6. What project are you working on?
Currently I’m working on cataloging various objects in the museum.  Part of cataloging is describing the object in depth, which requires me to take a close look at the object, finding inscriptions, a name etched in metal or initials in boot liners.  These small details bring the objects to life.  I often find myself going down these rabbit holes, researching objects and people, but it paints a clearer picture of the history, and one that I think people can relate to better. 

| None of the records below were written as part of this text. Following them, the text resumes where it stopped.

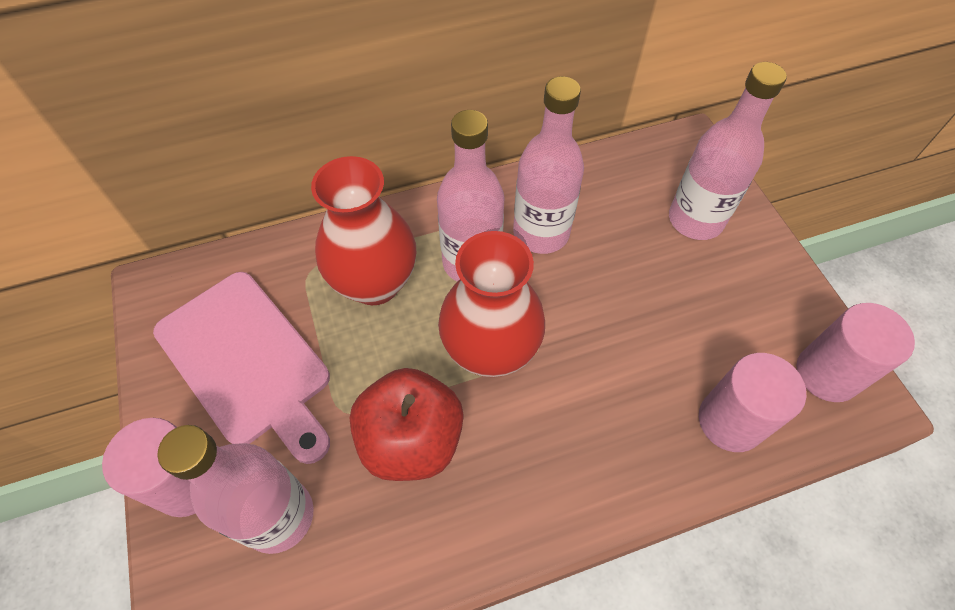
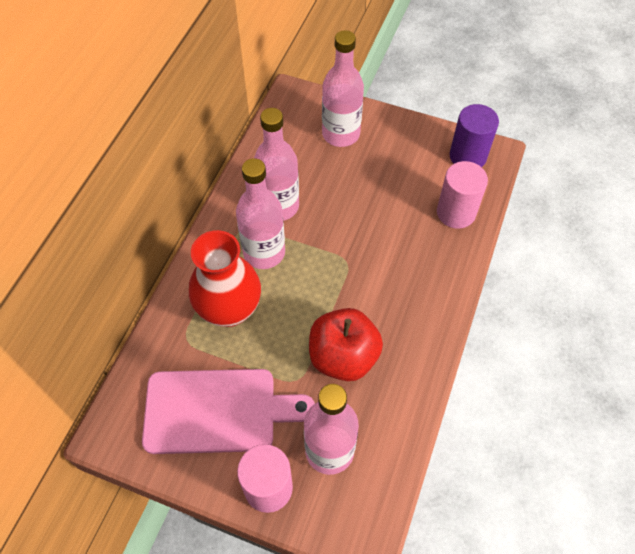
camera: 50 degrees left, 0 degrees up
red vase [438,231,545,377] -> none
pink cylinder [796,303,915,402] -> purple cylinder [450,104,499,167]

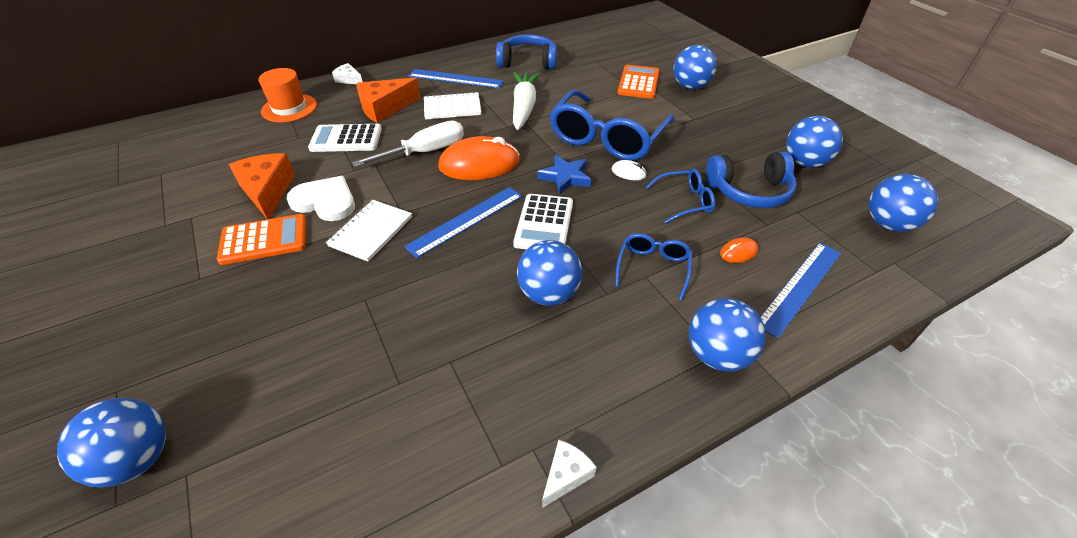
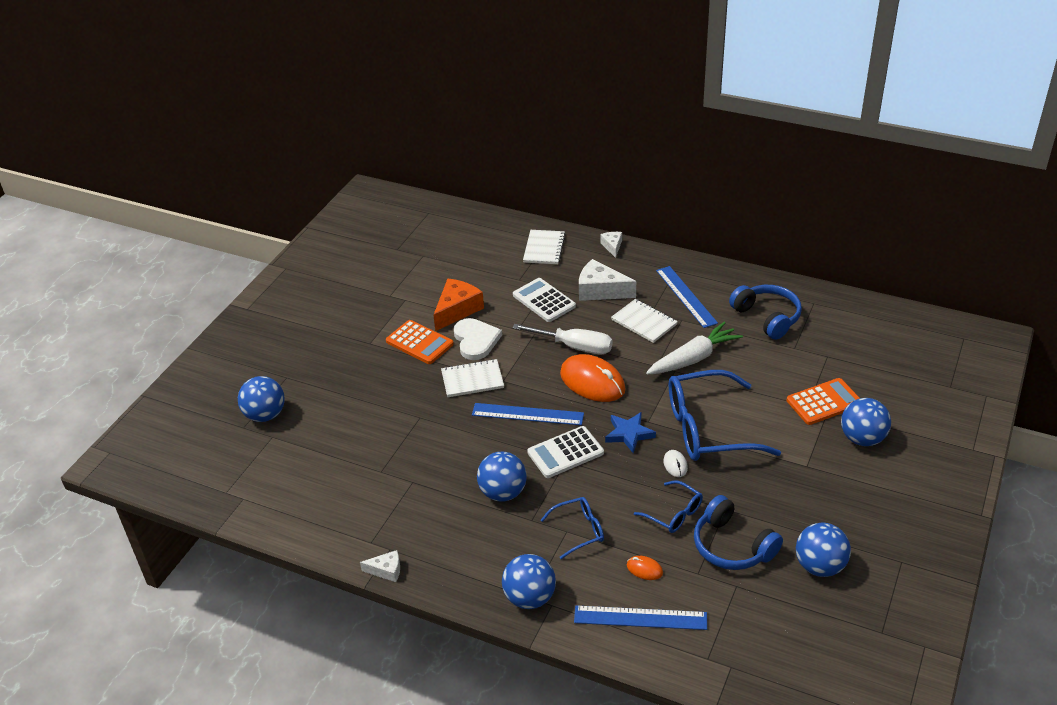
camera: 55 degrees right, 5 degrees down
orange hat [258,68,317,122] -> white notebook [523,230,566,264]
orange cheese [357,78,421,123] -> white cheese [579,259,636,301]
blue ball [868,174,938,232] -> none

7. What is the most interesting thing you’ve found in the museum?
One day, Pete the curator of the museum came over to my desk and showed me a map of Alaska from the 1950s with all these circles and red lines all over it.  I love maps and was particularly mesmerized with this one.  The map shows the Adcock ranges, or Low Frequency Radio Ranges, which is how pilots would navigate before all the fancy instruments.  Towers were situated at airports and would emit an “N” or an “A” Morse code signal stream in designated quadrants.  Where the quadrants overlapped, a monotone signal would inform the pilot he was “on course”.  Based on the frequency and volume (louder towards the tower), the pilot would know where he was and what direction he was headed in.  The map for me was like breaking a code; finally understanding one of the many different ways pilots would navigate the sky.

8. What are your plans for the summer in Alaska?
Camping.  I love it, and there are so many great places to go, near and far from Fairbanks.  I hope to make a trip every weekend to someplace new.  Last weekend, Della, the collections manager, took me on a camping trip to Seward and went whale watching—we saw a family of orcas, two humpback whales, porpoises, and tons of sea birds, an unforgettable experience!

9. What advice would you give someone looking to work in museums?
My advice would be to just go for it!  Even if you don’t have a background in museums, like myself, you can still find a way to be a part of everything.  There are many different facets to museum work, website design, photography and media, exhibit design and maintenance, education programs, the museum store, the front desk greeting excited visitors, being a docent and of course just volunteering.  There’s always something that needs to be done and interested and motivated people are always welcomed!